Preparing equipment in the 1950s to operate at freezing temperatures was challenging, with the concrete needed to pour a foundation for the generator mixed with anti-freeze.
A photo shows John in Antarctica, sitting on a Ferguson tractor he had acquired and modified in Melbourne, lowering the 2.5 tonne generator onto its new concrete pad.
“It was a very touchy job and two or three fellows were there handling and lowering, and it worked wonderfully,” he said.
A family at home
But while John was in Antarctica, his new wife Joan was at home.
She was a “Ten Pound Pom” and they met through a friend at a club in Melbourne, marrying in December 1953.
“We married … on the 19th of December — and on the fourth of January, I sailed away for 15 months,” John said.
It was a scenario Joan was to become familiar with; by 1958 John was contacted by America’s Antarctic division, keen to enlist his expertise for McMurdo Station on Ross Island.
“They were just coming onto the market.
“She finally agreed, and I was away with the Yanks for nearly 15 months.”
The American base was run by its Navy and had a very different feel to the Australian science-led missions, with a mess hall and 24-hour food on demand.
“Wonderful. It’s a holiday,” John said.
Life after Antarctica
After returning from that trip, John said he never went back to Antarctica, but remained active in the Antarctic community of current and former workers and visitors.
“I got settled into married life, and also the work I was doing with BP was very, very interesting,” he said.
The Russells lived in Dee Why for several years, while John worked as a technical service expert for BP across the region.

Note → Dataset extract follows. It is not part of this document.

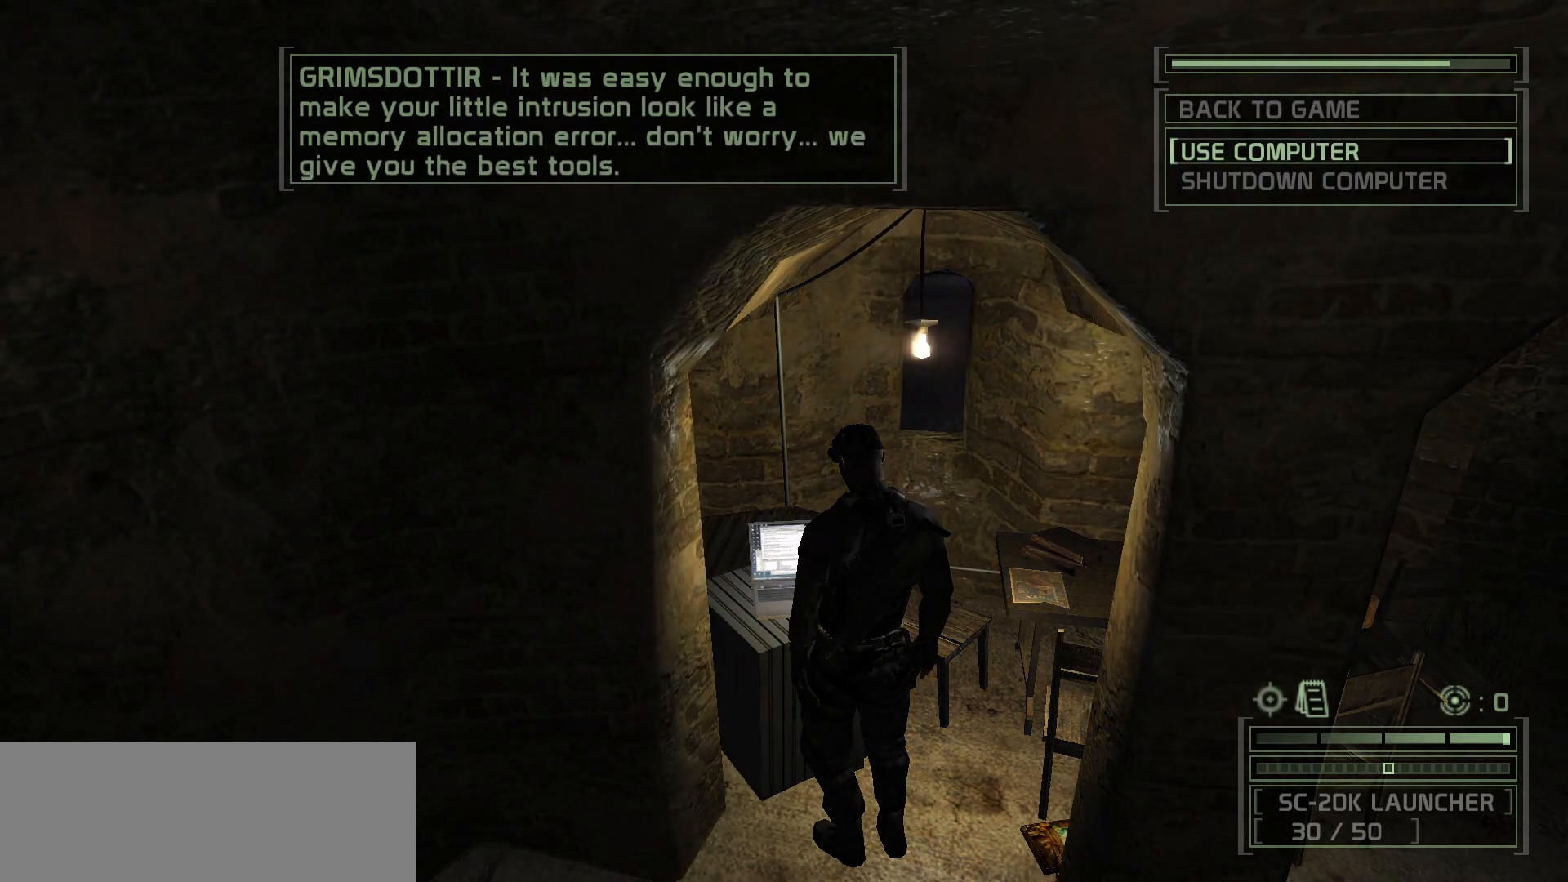
{"keys": [], "mouse": [], "events": [[350, "space", "up"]]}
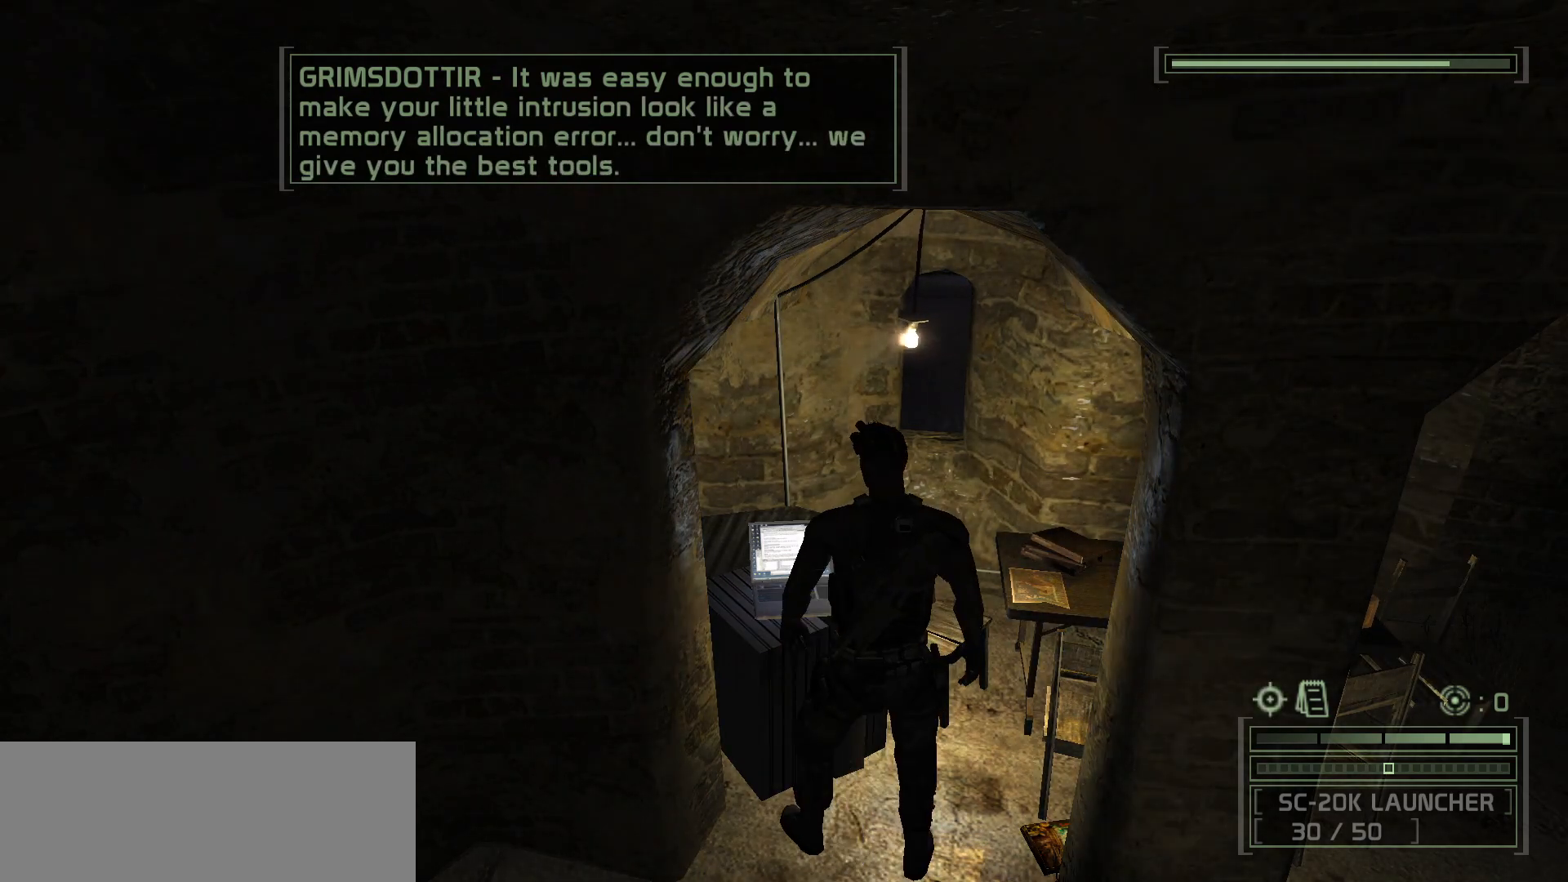
{"keys": [], "mouse": [], "events": [[417, "c", "down"], [417, "v", "down"], [467, "c", "up"], [467, "v", "up"]]}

Later they ran a banana plantation in northern New South Wales; with their daughter Sue, John and Joan also spent time in Singapore before eventually settling in Brisbane.
Joan died in 2012, and it was not until after her death that Sue discovered the depth and breadth of her father’s stories of his time in Antarctica.
A century of memories recorded
A five-year project developed, to record John’s memories and turn them into a book, with the help of fellow Antarctic veteran Trevor Luff, and writer Dale Lorna Jacobsen, now published.
In 2020 his family celebrated his 100th birthday with members of the ANARE Club.
John is now “a hundred-and-a-half” years old, and lives at his Deception Bay home with the support of his daughter Sue and family.